Évidemment plus qu’au préalable en faire une obligation de tolérance au nom d’une prétendue compassion et de justice en faveur des défavorisés, la circulation des chariots et pousses à traction humaine pour le transport de différents frets devrait faire l’objet d’un débat. À l’évidence même en petit nombre à braver l’interdiction de pénétrer au cœur de la ville là où ils passent ils constituent une gêne supplémentaire qui perturbe grandement le flot de la circulation. Sur les routes de jour en se présentant brutales surprises à l’amorce d’un virages, de nuit en raison du faible éclairage signalant leur présence et gabarit, les charrettes sont de véritables dangers, heureusement elles se font rares, malheureusement problème danger les gros cubes ont pris le relais en élevant le niveau et de beaucoup. Les convois exceptionnels méritent mention «très exceptionnel» tant nombreux nécessiteraient déjà de faire exception question charge et question gabarit en considération des routes. Nul besoin de sortir d’une grande école de TP pour imaginer combien les chaussées en souffrent, pas plus qu’il ne faut pas être énarque pour mesurer l’inadéquation de ces super-poids-lourds avec la largeur et la sinuosité des routes. Les bandits de grand chemin menacent de leurs apparitions, les gros-gros camions eux présents à presque tous les virages font de la RN2 sur tout le trajet d’Antananrivo à Taomasina un parcours à grands risques heureusement doté de la chance d’une multiplication de petits miracles permettant d’en réchapper. Ces miracles permettent de sauver non seulement nombreuses vies des usagers de la route, mais de leur irresponsabilité les responsables de la sécurité routière. Tel n’est pas le cas de ceux qui ont en charge les finances publiques quand celles-ci subissent des saignées dont on ne saurait imaginer le flot d’écoulement.

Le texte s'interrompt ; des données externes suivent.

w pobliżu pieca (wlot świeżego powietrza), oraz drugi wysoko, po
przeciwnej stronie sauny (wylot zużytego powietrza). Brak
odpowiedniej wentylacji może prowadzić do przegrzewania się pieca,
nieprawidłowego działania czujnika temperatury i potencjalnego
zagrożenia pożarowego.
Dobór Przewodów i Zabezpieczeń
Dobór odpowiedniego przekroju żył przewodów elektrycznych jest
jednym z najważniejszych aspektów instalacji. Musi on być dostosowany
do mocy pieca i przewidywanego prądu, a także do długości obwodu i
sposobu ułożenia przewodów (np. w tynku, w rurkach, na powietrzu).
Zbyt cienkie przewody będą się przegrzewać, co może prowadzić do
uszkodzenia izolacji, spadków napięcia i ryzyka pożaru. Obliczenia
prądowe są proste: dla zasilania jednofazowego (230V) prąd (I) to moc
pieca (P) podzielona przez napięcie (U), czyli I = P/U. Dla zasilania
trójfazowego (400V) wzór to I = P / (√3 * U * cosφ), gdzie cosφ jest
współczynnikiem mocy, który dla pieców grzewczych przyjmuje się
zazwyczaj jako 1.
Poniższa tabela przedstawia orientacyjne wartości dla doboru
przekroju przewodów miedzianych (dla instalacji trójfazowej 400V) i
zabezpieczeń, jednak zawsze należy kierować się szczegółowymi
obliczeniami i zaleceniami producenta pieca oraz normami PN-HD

Deniers publics : danger d’hémorragie

Pauvre et peu regardant : la responsabilité réduite à la simplicité de formalité. Sur un an des centaines de milliards détournés et des milliers de milliards investis dans des marchés fictifs. Par contre loin du fictif ces informations, elles, appartiennent au domaine du réel, c’est le Conseil de Discipline Budgétaire et Financière, organe on ne peut plus officiel, qui a dressé cet état alarmant. Encore plus alarmant quand les responsables des fautes ont bénéficié de la faveur d’une discipline combien laxiste eu égard au barème des sanctions : des pénalités d’un montant entre 1/400 et 1/500ième des pertes subies par l’état. Trop grave pour que l’on ne revienne pas sur le sujet autrement que de façon purement informative.